PROVIDED PASSAGE START
I am working off Kafka 2.3.0 and Spark 2.3.4. I am trying to operate with a Dataset by running a filter on it. However I get the analysis exception error and am not able to figure out the resolution. Note that the above POJO dataset by itself is good and prints well on the console. The code is in continuation of this. Do note that the POJO dataset is made from streaming data coming in via Kafka.
Looked at the column names to find mismatches if any, tried variations of the filter statement by using lambdas as well as sql. I think I'm missing something in terms of understanding to get it to work.
Here is the POJO class:
public class Pojoclass2 implements Serializable {
private java.sql.Date dt;
private String ct;
private String r;
private String b;
private String s;
private Integer iid;
private String iname;
private Integer icatid;
private String cat;
private Integer rvee;
private Integer icee;
private Integer opcode;
private String optype;
private String opname;
public Pojoclass2 (){}
...
PROVIDED PASSAGE END
EXTRACTED RECORDS START
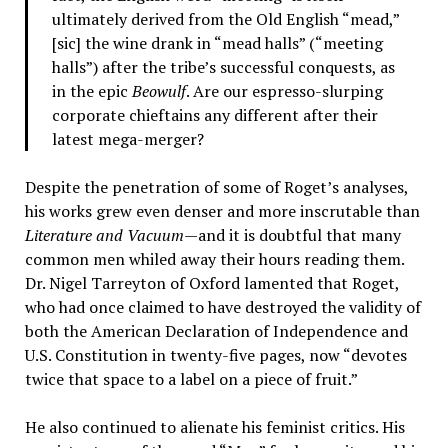
ultimately derived from the Old English “mead,”
[sic] the wine drank in “mead halls” (“meeting
halls”) after the tribe’s successful conquests, as
in the epic
Beowulf
. Are our espresso-slurping
corporate chieftains any different after their
latest mega-merger?
Despite the penetration of some of Roget’s analyses,
his works grew even denser and more inscrutable than
Literature and Vacuum
—and it is doubtful that many
common men whiled away their hours reading them.
Dr. Nigel Tarreyton of Oxford lamented that Roget,
who had once claimed to have destroyed the validity of
both the American Declaration of Independence and
U.S. Constitution in twenty-five pages, now “devotes
twice that space to a label on a piece of fruit.”
He also continued to alienate his feminist critics. His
EXTRACTED RECORDS END
▸ **DIRECTIVE**
Return the text of the Spark Dataset filter post between "Looked at the" and "it to work.", inclusive, copied word for word.

▸ **ANSWER TO THIS TASK**
Looked at the column names to find mismatches if any, tried variations of the filter statement by using lambdas as well as sql. I think I'm missing something in terms of understanding to get it to work.